Data Start Marker

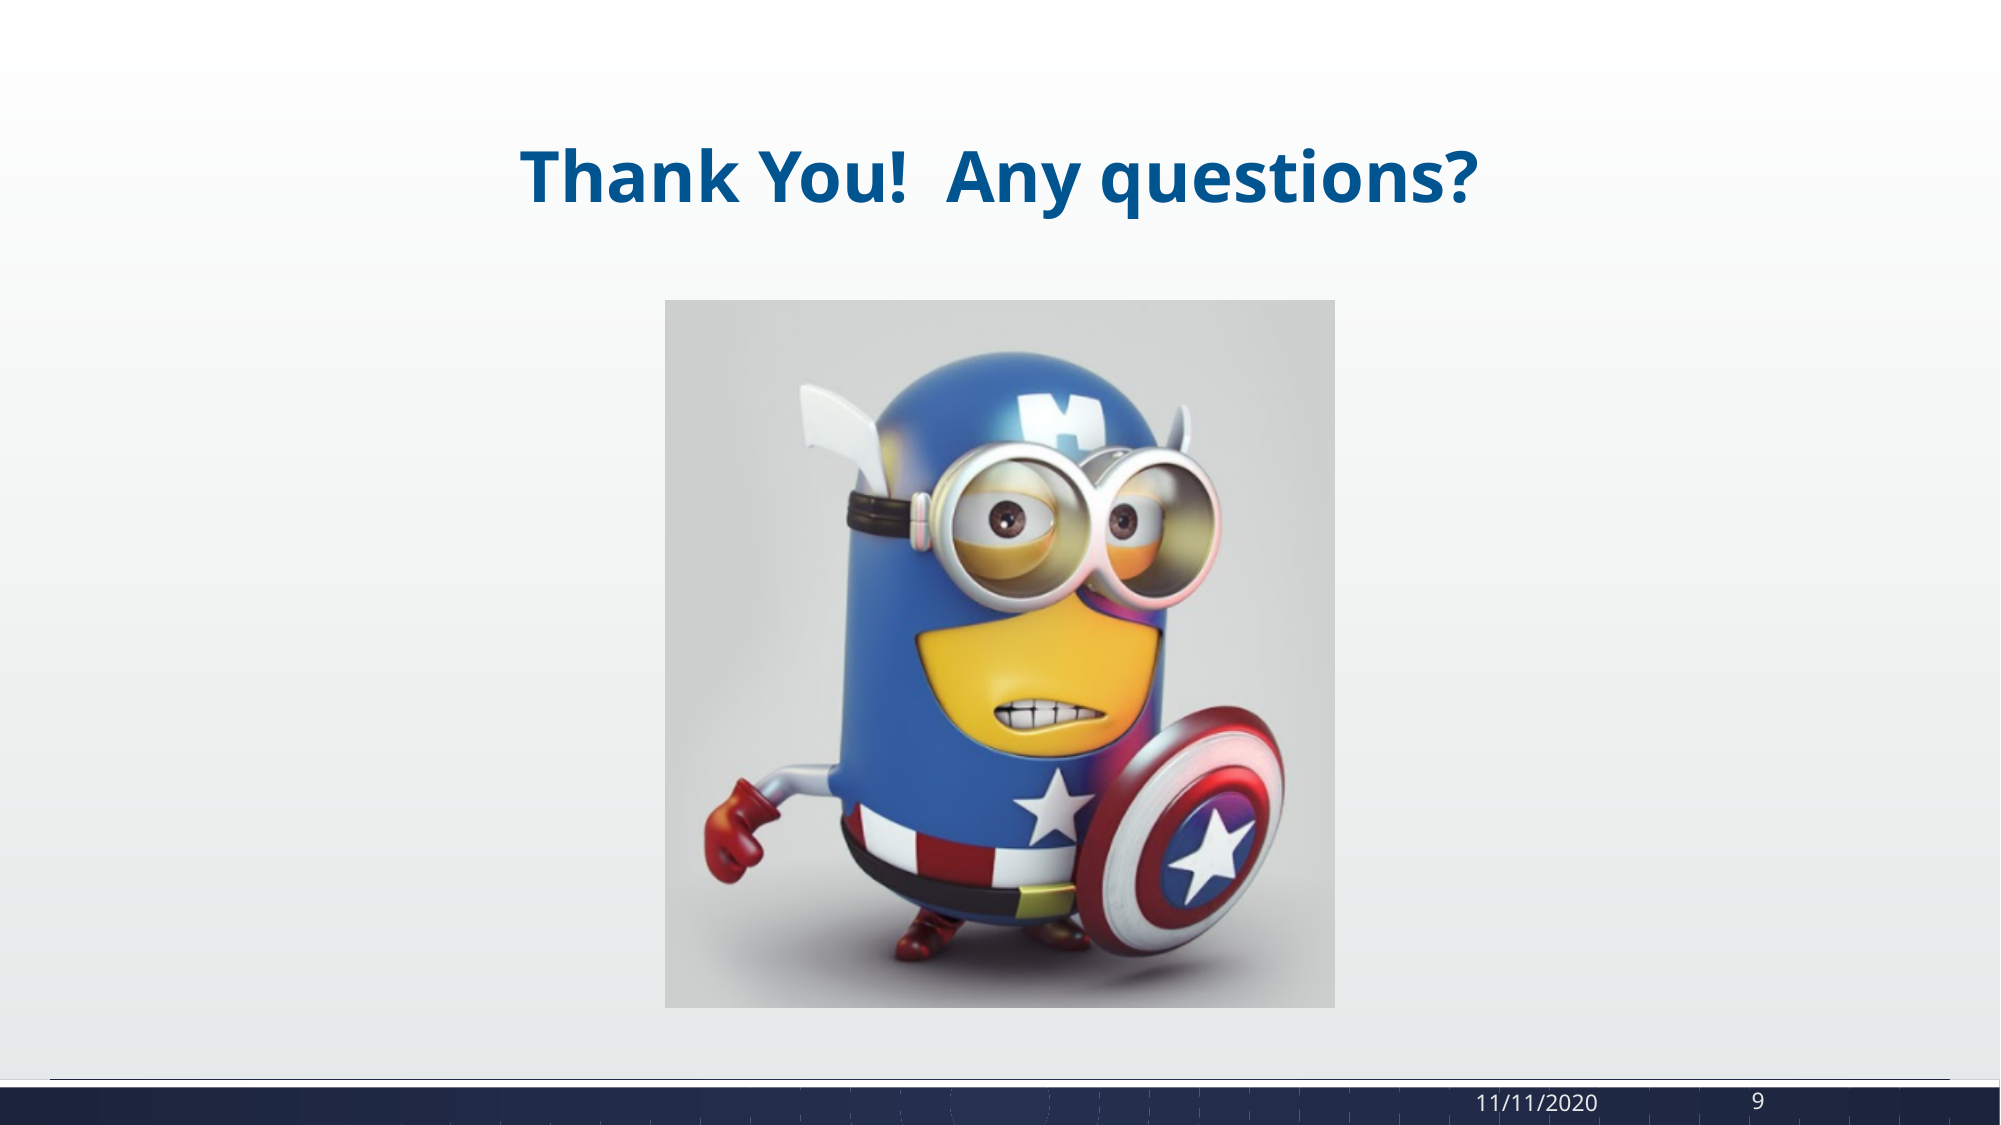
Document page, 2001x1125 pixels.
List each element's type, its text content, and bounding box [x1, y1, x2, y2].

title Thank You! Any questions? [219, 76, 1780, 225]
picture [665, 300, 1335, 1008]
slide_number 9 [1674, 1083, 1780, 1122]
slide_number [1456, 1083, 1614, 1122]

Data End Marker
Data Start Marker

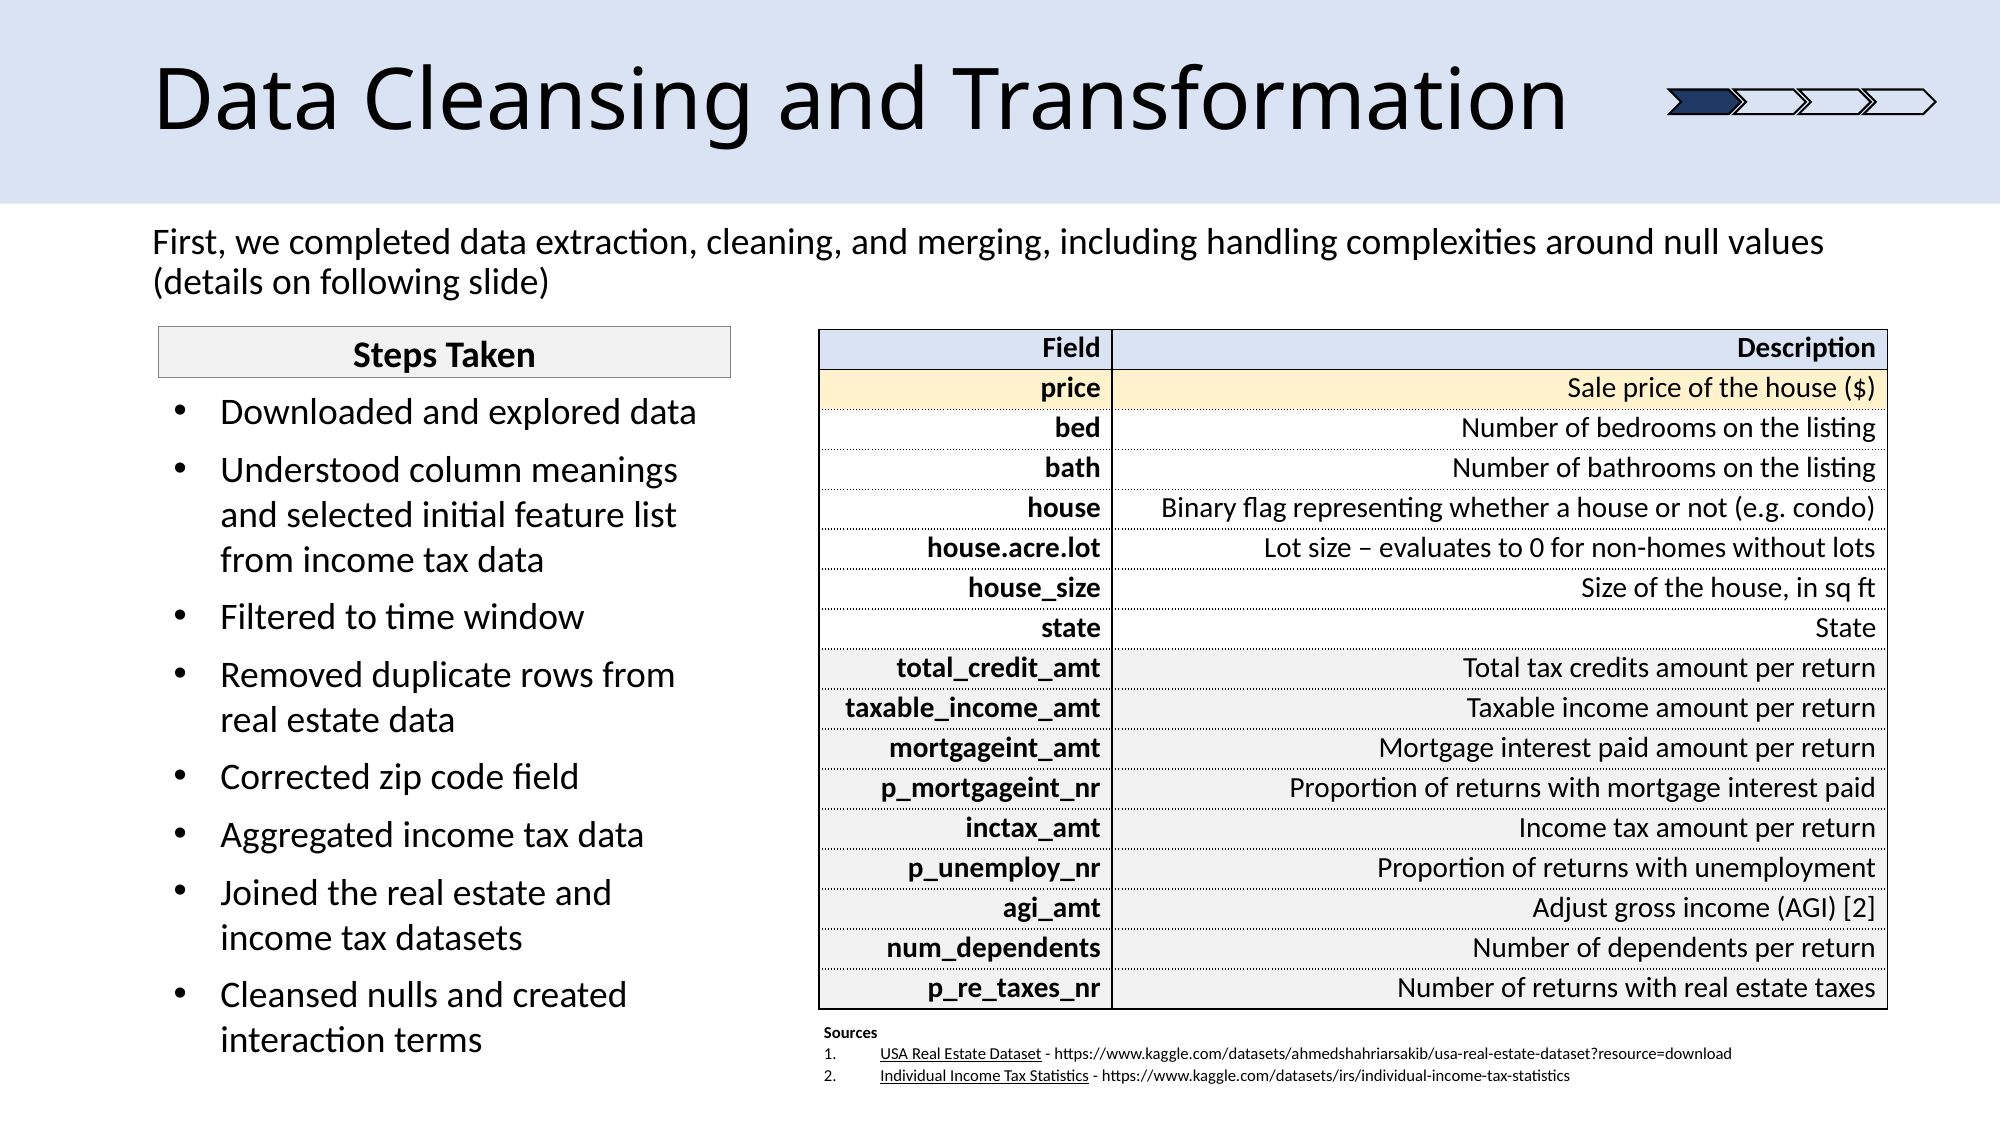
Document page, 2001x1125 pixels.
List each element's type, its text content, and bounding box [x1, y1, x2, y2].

Data End Marker
Data Start Marker

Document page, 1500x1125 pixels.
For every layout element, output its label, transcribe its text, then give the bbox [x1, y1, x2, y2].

Data End Marker

Request
Set down again, word for word, the stretch of records from the line with "Document page, 1500x1125 pixels." to the line with "For every layout", both of those lines included.

Response
Document page, 1500x1125 pixels.
For every layout element, output its label, transcribe its text, then give the bbox [x1, y1, x2, y2].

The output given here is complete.